# Nottingham FP Lab Blog

## Homotopy tutorial 1

by Ambrus Kaposi on November 7, 2012.
Tagged as: Type theory meetings.

Notes from the homotopy tutorial given today by Nicolai Kraus.

From now on, space means topological space and function is continuous function.

Def. $$X$$, $$Y$$ spaces, $$f, g : X \rightarrow Y$$. A homotopy from $$f$$ to $$g$$ is an

$h : X \times [0,1] \rightarrow Y$

function such that

$h(x, 0) = f(x) \text{ and } h(x, 1) = g(x)$

Notation: $$h : f \simeq g$$

Exercise 1. Consider $$f, g : [0,1] \rightarrow X$$ with $$f(0) = g(0)$$. Show that $$f \simeq g$$.

Exercise 2 (later). What does exercise 1 have to do with J (eliminator)?

Exercise 3. What Thorsten said (prove that this is an equivalence relation).

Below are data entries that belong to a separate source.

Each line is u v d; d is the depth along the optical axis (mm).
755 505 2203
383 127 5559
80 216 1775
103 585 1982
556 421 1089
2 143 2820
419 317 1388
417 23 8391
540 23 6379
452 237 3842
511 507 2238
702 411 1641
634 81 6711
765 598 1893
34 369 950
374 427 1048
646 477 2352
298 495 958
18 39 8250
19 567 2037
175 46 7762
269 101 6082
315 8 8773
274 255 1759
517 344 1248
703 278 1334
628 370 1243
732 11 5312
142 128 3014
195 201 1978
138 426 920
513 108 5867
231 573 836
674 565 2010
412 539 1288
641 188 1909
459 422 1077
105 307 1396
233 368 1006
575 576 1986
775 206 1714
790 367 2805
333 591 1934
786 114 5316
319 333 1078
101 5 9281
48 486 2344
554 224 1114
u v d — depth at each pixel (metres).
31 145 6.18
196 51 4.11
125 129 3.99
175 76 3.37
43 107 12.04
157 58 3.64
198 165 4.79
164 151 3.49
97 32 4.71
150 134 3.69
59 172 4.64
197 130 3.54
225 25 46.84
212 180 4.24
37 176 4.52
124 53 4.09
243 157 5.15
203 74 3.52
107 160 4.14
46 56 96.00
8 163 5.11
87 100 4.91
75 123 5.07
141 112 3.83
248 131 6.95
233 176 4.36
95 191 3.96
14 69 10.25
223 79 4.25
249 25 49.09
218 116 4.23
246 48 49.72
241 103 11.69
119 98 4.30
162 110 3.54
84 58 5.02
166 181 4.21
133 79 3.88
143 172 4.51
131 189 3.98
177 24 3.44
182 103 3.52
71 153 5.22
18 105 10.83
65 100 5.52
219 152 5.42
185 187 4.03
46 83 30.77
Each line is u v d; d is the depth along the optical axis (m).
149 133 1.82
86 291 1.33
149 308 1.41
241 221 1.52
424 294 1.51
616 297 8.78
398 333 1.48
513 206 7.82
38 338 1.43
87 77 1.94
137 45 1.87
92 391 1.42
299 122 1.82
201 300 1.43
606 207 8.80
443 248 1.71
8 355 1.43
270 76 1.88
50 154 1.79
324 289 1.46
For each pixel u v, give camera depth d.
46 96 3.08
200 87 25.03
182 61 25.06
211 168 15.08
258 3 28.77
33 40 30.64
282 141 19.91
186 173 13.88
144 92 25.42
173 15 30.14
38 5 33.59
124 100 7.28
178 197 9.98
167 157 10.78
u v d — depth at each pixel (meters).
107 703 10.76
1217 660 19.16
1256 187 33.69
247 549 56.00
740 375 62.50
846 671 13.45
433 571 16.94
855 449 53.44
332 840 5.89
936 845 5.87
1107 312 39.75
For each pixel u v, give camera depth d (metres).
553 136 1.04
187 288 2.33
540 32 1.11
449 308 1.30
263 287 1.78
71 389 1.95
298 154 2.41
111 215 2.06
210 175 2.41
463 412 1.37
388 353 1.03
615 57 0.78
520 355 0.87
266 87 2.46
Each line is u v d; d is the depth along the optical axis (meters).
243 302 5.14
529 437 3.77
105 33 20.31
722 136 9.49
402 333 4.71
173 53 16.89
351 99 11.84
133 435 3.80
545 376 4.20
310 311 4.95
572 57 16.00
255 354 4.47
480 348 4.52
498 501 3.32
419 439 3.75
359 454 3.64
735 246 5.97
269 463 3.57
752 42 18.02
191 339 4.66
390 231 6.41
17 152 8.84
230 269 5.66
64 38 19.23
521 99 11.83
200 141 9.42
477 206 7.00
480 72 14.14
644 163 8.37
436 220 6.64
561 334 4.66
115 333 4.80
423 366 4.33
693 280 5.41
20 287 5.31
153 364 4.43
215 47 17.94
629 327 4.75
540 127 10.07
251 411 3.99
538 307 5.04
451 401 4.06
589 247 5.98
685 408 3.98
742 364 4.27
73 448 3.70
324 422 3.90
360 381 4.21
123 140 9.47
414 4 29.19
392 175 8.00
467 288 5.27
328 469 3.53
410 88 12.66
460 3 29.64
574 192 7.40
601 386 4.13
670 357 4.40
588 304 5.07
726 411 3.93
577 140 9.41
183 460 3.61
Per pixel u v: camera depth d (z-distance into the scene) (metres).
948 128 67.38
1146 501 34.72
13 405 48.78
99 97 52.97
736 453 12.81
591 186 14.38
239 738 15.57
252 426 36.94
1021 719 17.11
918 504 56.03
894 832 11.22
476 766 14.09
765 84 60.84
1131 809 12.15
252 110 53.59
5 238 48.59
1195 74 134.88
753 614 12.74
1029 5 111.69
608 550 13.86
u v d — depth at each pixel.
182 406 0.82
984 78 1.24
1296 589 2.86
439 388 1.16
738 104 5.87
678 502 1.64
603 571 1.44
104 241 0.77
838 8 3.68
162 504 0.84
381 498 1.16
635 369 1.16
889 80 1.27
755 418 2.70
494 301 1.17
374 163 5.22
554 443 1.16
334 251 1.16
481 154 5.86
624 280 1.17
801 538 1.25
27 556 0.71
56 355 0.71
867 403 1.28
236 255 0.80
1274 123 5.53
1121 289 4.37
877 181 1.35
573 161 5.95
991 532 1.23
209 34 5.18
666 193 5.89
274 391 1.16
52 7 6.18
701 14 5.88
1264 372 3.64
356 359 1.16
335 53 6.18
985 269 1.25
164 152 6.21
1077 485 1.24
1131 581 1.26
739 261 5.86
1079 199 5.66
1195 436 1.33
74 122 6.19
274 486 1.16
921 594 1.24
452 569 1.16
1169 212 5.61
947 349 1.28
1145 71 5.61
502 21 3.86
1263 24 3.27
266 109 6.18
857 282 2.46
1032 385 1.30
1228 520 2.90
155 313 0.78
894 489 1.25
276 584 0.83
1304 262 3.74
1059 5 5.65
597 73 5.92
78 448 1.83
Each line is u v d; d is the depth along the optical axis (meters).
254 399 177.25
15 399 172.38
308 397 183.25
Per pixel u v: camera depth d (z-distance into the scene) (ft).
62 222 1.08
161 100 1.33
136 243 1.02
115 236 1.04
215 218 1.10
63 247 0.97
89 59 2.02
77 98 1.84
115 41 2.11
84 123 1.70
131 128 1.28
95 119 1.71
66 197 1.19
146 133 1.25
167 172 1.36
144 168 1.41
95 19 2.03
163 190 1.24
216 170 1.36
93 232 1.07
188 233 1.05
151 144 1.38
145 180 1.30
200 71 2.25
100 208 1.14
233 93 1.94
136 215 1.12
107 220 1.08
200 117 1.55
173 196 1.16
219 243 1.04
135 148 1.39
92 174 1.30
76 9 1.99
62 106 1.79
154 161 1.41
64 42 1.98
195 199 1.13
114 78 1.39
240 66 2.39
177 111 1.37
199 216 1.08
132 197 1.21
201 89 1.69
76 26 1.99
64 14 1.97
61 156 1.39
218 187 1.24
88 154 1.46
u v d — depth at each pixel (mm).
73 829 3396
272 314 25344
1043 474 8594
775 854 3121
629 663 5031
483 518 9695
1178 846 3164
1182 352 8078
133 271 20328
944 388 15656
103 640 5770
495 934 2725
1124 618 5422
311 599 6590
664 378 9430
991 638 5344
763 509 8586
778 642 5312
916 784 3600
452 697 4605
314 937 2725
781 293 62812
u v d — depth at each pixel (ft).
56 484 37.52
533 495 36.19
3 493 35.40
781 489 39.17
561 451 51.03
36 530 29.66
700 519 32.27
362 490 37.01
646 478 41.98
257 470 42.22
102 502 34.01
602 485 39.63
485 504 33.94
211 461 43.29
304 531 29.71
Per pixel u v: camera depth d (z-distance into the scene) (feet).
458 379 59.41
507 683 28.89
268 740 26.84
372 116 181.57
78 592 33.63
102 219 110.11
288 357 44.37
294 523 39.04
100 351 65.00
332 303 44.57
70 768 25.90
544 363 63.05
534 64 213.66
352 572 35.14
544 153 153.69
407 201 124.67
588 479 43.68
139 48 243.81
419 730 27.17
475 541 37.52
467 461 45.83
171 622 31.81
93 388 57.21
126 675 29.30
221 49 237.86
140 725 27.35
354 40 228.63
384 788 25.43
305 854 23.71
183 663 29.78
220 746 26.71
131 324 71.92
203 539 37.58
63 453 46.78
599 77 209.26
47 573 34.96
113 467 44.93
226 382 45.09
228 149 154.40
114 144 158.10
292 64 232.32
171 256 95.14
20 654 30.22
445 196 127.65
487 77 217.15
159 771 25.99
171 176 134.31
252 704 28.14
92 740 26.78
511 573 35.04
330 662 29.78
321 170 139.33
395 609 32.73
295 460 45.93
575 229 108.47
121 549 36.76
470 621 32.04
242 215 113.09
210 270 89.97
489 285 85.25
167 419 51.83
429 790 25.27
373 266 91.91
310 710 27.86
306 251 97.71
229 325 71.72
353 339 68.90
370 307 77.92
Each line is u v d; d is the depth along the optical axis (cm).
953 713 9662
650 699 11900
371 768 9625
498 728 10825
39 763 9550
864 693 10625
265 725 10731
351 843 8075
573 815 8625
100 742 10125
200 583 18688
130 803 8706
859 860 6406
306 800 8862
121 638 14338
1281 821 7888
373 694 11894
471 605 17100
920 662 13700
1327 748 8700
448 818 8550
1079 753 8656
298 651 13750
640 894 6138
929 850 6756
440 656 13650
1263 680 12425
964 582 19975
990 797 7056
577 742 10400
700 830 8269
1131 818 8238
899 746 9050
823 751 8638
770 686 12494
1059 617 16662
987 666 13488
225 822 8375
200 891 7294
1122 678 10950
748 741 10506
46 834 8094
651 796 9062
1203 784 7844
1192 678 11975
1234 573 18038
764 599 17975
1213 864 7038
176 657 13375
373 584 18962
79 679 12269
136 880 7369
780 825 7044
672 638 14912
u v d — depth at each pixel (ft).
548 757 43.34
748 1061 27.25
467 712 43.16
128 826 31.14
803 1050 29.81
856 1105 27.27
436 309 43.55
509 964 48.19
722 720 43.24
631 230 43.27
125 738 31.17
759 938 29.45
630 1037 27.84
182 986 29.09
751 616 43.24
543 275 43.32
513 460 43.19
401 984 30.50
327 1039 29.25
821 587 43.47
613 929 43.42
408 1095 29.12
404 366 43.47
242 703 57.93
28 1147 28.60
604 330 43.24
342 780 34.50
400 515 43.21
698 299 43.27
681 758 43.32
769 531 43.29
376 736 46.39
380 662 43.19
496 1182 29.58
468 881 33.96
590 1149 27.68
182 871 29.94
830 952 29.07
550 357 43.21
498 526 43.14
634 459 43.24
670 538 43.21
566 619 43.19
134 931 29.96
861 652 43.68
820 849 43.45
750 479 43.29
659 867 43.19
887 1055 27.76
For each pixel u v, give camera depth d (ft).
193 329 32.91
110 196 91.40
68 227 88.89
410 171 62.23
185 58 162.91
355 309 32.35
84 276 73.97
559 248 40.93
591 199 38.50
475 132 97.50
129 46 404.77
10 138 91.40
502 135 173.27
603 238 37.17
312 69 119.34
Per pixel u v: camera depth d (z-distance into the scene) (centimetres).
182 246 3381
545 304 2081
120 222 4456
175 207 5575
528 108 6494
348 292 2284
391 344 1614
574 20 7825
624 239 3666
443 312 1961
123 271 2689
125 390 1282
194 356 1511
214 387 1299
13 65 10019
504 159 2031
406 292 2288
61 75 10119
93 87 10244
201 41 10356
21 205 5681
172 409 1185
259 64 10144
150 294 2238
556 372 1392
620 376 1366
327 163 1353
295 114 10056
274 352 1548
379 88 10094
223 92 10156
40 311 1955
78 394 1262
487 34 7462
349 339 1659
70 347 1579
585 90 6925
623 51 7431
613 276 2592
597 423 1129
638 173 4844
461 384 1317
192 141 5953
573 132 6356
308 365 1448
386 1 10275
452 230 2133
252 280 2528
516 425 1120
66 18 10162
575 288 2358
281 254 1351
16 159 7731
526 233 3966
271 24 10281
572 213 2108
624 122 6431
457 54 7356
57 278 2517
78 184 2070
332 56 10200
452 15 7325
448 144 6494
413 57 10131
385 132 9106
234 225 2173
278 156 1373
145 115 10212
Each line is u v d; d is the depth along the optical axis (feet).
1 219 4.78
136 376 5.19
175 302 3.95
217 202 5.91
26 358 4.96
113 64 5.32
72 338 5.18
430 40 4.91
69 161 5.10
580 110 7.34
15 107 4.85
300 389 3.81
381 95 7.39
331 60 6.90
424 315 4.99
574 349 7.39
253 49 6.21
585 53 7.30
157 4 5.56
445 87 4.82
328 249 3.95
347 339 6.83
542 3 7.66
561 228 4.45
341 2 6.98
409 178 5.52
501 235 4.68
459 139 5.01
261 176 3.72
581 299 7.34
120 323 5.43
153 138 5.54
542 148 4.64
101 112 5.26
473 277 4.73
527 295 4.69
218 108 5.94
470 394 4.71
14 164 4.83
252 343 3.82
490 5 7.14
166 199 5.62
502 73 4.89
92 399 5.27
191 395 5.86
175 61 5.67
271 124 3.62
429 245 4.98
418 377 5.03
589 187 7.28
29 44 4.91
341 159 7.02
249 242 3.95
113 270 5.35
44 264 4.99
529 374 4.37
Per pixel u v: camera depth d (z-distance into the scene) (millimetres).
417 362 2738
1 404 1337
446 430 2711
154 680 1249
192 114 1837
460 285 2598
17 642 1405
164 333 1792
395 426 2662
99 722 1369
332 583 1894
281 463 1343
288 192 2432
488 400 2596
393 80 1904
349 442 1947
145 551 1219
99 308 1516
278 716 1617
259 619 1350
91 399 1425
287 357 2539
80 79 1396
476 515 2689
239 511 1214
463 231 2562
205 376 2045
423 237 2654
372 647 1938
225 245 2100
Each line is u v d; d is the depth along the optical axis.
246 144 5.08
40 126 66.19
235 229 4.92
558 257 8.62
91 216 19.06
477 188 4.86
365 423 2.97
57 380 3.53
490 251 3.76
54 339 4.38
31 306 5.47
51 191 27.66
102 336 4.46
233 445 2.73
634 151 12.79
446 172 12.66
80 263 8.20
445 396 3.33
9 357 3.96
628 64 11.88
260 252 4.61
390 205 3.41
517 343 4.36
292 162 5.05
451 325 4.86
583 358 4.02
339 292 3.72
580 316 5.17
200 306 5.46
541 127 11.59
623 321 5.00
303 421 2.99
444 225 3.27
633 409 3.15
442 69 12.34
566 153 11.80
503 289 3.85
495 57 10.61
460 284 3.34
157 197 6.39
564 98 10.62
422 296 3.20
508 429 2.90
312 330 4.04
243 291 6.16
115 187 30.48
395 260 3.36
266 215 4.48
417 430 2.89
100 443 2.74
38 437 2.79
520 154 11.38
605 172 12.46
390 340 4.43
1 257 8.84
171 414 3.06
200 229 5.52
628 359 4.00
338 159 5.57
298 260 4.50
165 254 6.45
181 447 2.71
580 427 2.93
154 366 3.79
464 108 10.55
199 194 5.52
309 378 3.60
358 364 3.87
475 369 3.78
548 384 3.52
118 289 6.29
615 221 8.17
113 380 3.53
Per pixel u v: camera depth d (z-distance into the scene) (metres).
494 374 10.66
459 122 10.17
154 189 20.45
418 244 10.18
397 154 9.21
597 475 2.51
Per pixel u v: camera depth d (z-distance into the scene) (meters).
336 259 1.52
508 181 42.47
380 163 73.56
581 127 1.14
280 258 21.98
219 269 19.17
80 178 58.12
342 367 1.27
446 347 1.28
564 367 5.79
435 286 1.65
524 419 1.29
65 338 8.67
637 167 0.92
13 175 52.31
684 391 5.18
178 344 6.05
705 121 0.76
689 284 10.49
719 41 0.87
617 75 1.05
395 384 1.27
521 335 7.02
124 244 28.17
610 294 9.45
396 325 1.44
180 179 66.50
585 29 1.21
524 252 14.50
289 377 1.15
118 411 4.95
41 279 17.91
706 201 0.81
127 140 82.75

Def. $$X$$, $$Y$$ spaces, $$f : X \rightarrow Y$$ is a homotopy equivalence iff there is a $$g : Y \rightarrow X$$ s.t. $$g \circ f \simeq id_X$$ and $$f \circ g \simeq id_Y$$.

Exercise 4. $$X$$, $$Y$$ spaces, $$X$$, $$Y$$ homeomorphic $$\Rightarrow X \simeq Y$$

Exercise 5 (later). This is a weak equivalence.

Def. $$h : f \simeq g$$, $$f, g : X \rightarrow Y$$, $$A \subseteq X$$. $$h$$ is a homotopy relative to $$A$$ if $$\forall a \in A \: . \: h(a,t)$$ independent of $$t$$.

Exercise 6. $$f, g : [0,1] \rightarrow X, f(0) = g(0), f(1) = g(1)$$. Show that $$f$$ and $$g$$ are not necessarily homotopic relative to $$\{0, 1\}$$.

Exercise 7 (later). What does this have to do with K?

Def. $$X$$ space. $$x_0 \in X$$. Loop space of $$X$$ and $$x_0$$:

$\Omega(X, x_0) = \left\{ f : [0,1] \rightarrow X \: | \: f(0) = f(1) = x_0 \right\} \\ \text{if } f, g \in \Omega(X, x_0) \\ f \bullet g \in \Omega(X, x_0) \\ f \bullet g (t) = \begin{cases} f(2t) & \text{if } t \leq \frac{1}{2} \\ g(2t-1) & \text{otherwise} \\ \end{cases} \\ f^{-1} \in \Omega(X, x_0), f^{-1}(t) = f (1-t) \\$

But this is not associative: $$(h \bullet g) \bullet f \neq h \bullet (g \bullet f)$$, the speed of $$f$$ on the left side is slower than that on the right side. So we define a better version:

Def. $$X$$ space, $$x_0 \in X$$. The fundamental group is:

\eqalign{ \pi_1(X, x_0) := \{ & [f] \: | \: f : [0,1] \rightarrow X, f(0)=f(1)=x_0, \\ & [f]=[g] \leftrightarrow f \simeq g \text{ relative to } \{0, 1\} \} \\ }

Exercise 8. This forms a group.